SOURCE INFORMATION
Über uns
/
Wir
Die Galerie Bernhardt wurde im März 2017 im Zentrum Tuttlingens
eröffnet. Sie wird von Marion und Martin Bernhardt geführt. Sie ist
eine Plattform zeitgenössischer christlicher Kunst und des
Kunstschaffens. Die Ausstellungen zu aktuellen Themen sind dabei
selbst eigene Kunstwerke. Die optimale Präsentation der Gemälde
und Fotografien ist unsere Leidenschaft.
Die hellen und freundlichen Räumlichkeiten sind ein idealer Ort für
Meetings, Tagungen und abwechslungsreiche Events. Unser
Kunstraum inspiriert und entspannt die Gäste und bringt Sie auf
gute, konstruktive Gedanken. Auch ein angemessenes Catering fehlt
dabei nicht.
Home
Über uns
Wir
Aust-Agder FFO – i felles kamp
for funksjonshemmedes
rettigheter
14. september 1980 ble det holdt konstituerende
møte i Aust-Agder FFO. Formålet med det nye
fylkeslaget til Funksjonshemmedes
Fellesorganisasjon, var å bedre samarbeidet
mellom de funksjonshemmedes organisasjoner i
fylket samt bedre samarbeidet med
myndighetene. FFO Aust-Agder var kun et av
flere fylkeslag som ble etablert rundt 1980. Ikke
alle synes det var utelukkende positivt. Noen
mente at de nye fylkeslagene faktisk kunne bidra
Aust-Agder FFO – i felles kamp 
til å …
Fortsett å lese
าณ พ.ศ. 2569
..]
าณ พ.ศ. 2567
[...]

* * *

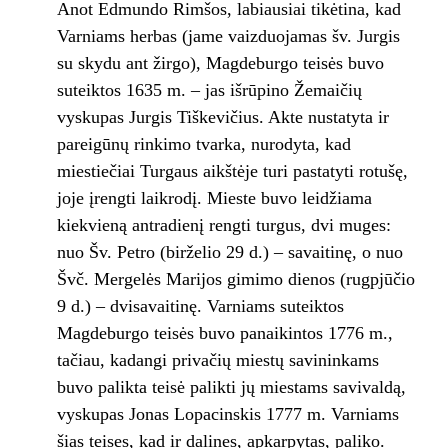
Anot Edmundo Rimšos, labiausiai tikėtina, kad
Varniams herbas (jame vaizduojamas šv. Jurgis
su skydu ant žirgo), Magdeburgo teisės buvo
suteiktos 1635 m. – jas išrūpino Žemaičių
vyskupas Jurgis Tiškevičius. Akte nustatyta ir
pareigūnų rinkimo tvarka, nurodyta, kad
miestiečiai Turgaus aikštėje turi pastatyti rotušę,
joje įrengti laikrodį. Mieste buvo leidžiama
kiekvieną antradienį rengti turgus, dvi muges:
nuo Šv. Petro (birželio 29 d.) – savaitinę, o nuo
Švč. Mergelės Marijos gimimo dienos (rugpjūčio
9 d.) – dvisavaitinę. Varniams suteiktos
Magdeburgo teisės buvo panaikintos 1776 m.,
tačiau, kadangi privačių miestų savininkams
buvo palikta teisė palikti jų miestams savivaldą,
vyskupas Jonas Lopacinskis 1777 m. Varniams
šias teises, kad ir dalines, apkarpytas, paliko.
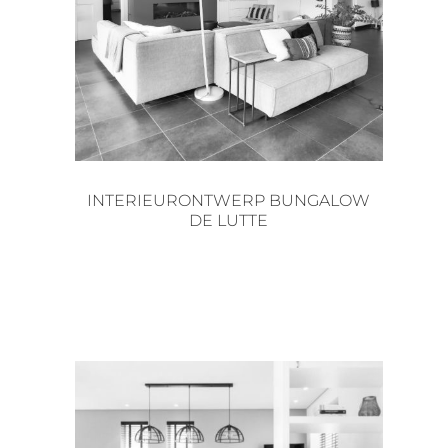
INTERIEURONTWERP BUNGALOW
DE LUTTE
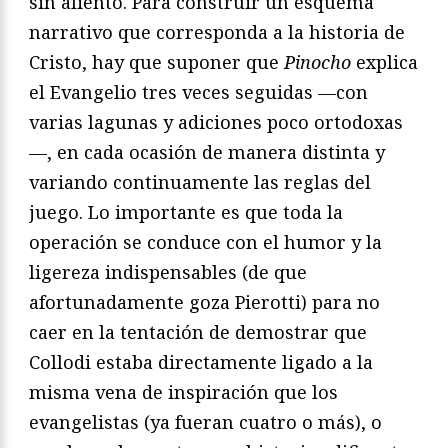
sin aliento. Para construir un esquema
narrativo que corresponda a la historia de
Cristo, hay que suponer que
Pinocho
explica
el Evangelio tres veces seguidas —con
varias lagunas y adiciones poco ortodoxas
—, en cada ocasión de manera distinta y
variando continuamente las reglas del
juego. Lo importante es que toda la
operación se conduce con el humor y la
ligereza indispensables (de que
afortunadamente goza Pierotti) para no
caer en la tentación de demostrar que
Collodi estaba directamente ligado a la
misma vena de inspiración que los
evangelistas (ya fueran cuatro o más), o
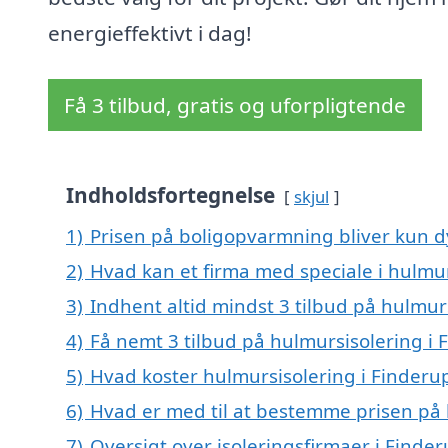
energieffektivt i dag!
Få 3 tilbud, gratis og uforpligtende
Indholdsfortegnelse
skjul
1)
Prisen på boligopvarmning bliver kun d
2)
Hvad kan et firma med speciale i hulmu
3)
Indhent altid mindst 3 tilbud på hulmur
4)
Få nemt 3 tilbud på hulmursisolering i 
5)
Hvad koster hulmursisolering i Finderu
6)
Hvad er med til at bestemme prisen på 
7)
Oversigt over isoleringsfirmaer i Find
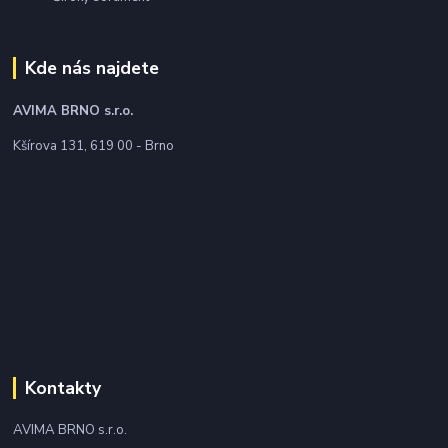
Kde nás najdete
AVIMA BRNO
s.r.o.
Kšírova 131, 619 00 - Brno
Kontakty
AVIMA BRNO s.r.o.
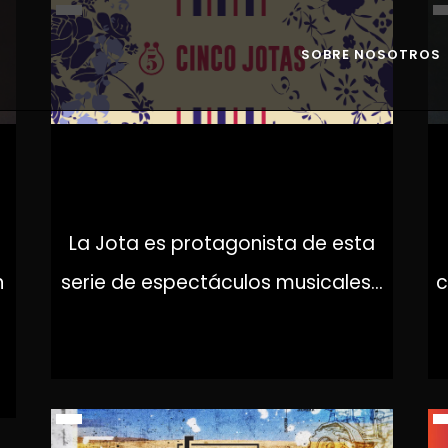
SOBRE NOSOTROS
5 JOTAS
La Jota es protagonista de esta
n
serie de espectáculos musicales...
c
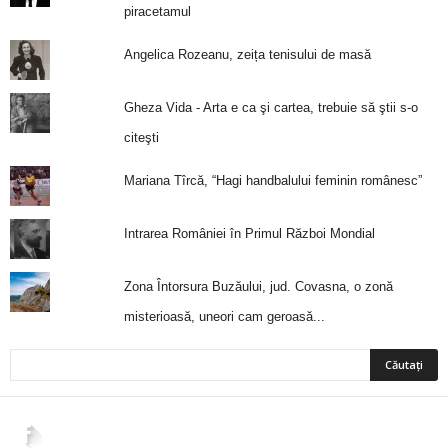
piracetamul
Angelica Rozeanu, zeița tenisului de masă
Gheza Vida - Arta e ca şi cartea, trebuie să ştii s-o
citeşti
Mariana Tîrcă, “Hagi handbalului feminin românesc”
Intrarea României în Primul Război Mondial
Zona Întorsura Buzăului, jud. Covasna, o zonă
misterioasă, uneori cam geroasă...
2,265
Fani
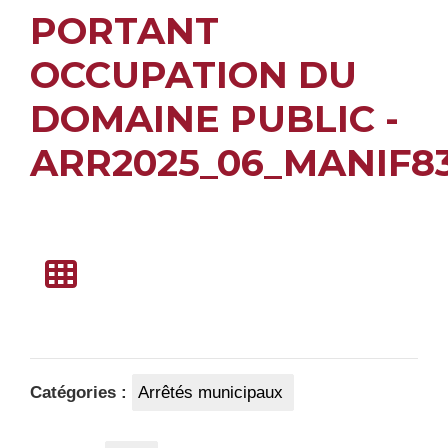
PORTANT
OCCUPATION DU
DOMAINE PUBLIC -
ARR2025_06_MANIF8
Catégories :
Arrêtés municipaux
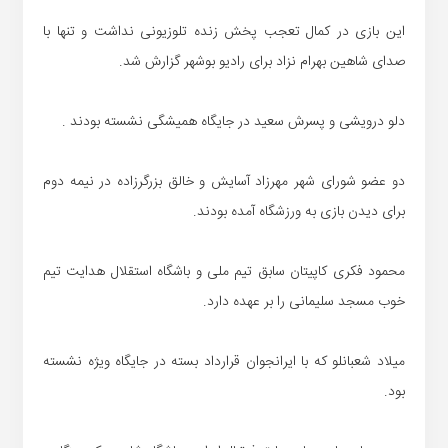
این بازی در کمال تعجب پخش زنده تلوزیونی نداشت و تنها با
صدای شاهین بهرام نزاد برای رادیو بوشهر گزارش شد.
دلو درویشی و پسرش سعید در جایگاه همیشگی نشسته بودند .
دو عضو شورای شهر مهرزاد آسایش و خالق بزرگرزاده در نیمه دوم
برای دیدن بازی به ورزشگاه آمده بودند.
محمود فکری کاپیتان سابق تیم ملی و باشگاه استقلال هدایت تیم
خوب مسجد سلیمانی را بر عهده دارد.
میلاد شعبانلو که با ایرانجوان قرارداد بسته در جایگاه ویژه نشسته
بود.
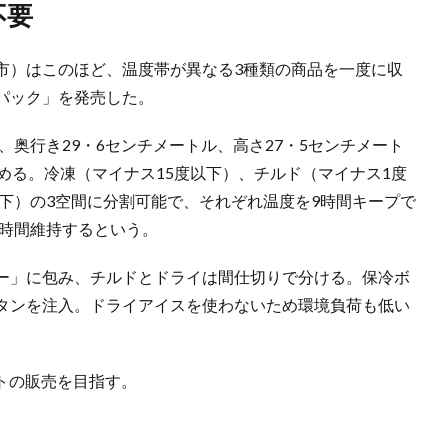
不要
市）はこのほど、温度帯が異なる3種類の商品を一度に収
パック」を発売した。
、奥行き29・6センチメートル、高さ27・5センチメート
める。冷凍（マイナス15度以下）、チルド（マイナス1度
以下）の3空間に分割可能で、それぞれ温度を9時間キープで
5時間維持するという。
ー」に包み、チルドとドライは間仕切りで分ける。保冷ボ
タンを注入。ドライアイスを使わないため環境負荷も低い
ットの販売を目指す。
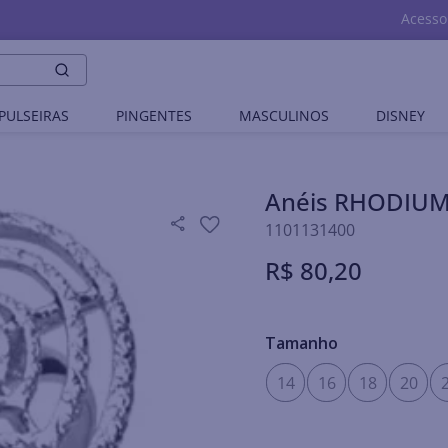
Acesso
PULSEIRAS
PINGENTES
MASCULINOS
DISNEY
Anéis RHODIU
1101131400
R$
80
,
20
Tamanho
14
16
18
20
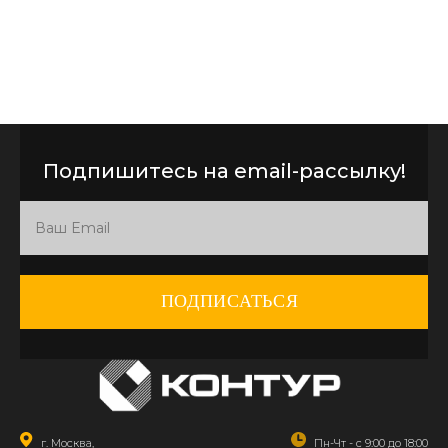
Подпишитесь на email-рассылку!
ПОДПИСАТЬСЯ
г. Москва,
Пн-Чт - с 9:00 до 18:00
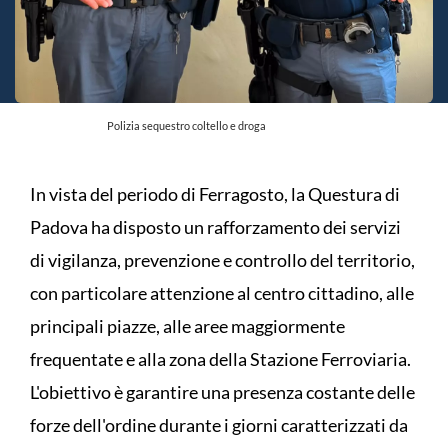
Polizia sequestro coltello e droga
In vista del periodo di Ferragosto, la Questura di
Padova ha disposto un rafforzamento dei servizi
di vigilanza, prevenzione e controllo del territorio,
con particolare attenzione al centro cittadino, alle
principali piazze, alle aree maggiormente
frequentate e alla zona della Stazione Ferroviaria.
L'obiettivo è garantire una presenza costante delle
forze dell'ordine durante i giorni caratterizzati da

WHAT THE EXERCISE ASKS
Your task is to copy every line in the entries that holds the string "samarbeidet".

ANSWER SPACE
Fellesorganisasjon, var å bedre samarbeidet
fylket samt bedre samarbeidet med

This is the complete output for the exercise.